What we can say for sure, is that the “print ‘hello’” statement is not allowed in Forth. There are two reasons against it. First, the print command has to be at last and not at first, otherwise the parser is not able to execute the correct opcode, and secondly is not allowed to put a string to the stack. Instead the pointer to the string must be put on the stack. Both constraints can’t be made undone by better programming, they are built into Forth. The only way to bypass the bottleneck is to use a different kind of Virtual machine interpreter. For example, a register based VM which has a more elaborated parser which can handle strings as well.
According to the self-definition of Forth the language is extreme flexible because of the absence of any standard. In reality, there is a standard, called minimalism. This principle forbids, that somebody extends Forth with libraries, creates new libraries or writes a different kind of parser. I want to give an example. In theory it’s possible to transform a stackbased VM into one which can parse the “print ‘hello’” statement, so that the programmer doesn’t have to change his programming style. The reason is, that in Forth any program can be created, so it’s possible to create in Forth a python interpreter too. This will work like a normal python interpreter. But in reality, no such a project was done in the past, because the result will not look like Forth anymore, but like Python. The same problem is there for object-oriented extensions to the Forth language. There are many of them available which allows to program the sourcecode in OOP style. But, in reality, nobody is using mini-oop.fs and similar extension because it violates the standard, that no standard is allowed.

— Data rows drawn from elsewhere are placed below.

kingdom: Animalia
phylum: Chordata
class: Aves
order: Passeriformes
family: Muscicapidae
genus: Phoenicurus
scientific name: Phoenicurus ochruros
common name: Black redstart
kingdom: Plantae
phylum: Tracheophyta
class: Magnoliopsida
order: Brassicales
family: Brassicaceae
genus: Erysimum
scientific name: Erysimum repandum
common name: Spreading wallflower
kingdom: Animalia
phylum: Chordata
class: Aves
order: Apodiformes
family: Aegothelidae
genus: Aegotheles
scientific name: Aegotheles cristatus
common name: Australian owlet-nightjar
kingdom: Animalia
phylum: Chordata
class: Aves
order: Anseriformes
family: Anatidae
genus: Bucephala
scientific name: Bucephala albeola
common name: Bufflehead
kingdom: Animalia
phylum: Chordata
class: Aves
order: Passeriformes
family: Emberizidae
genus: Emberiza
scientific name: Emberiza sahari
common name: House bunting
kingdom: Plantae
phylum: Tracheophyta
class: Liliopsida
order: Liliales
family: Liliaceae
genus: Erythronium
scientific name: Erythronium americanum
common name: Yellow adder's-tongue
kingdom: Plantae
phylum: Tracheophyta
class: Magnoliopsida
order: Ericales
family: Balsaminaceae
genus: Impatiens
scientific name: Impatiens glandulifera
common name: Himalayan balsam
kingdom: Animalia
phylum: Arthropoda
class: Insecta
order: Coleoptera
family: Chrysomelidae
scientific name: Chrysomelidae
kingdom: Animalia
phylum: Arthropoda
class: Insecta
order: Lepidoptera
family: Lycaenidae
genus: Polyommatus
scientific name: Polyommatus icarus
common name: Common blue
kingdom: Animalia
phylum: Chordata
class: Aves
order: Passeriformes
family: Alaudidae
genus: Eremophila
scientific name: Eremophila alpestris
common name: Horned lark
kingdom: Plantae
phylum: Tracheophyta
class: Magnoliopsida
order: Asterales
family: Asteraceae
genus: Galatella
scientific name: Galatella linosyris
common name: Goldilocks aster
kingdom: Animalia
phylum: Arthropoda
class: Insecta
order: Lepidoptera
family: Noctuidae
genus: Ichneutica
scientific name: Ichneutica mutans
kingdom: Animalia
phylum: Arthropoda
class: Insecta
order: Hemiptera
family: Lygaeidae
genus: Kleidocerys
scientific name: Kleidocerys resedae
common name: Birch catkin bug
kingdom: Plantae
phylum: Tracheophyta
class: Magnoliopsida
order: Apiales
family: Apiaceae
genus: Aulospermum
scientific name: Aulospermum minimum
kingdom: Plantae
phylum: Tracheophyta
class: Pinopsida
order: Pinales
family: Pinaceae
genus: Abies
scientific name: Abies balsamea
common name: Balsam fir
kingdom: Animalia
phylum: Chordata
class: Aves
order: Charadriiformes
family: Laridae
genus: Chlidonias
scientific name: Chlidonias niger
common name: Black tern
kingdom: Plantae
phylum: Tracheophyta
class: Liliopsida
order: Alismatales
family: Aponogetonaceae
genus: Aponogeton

The Forth rule can be explained with minimalism, that means anything is allowed which reduces complexity, but anything is forbidden which increases complexity. The open question is, what can be done with Forth if everything what will make life easier is forbidden? The answer to the question is given by the Forth community. They are exploring things inside the Forth standard, which looks very esoteric, but it make sense from a certain point of view.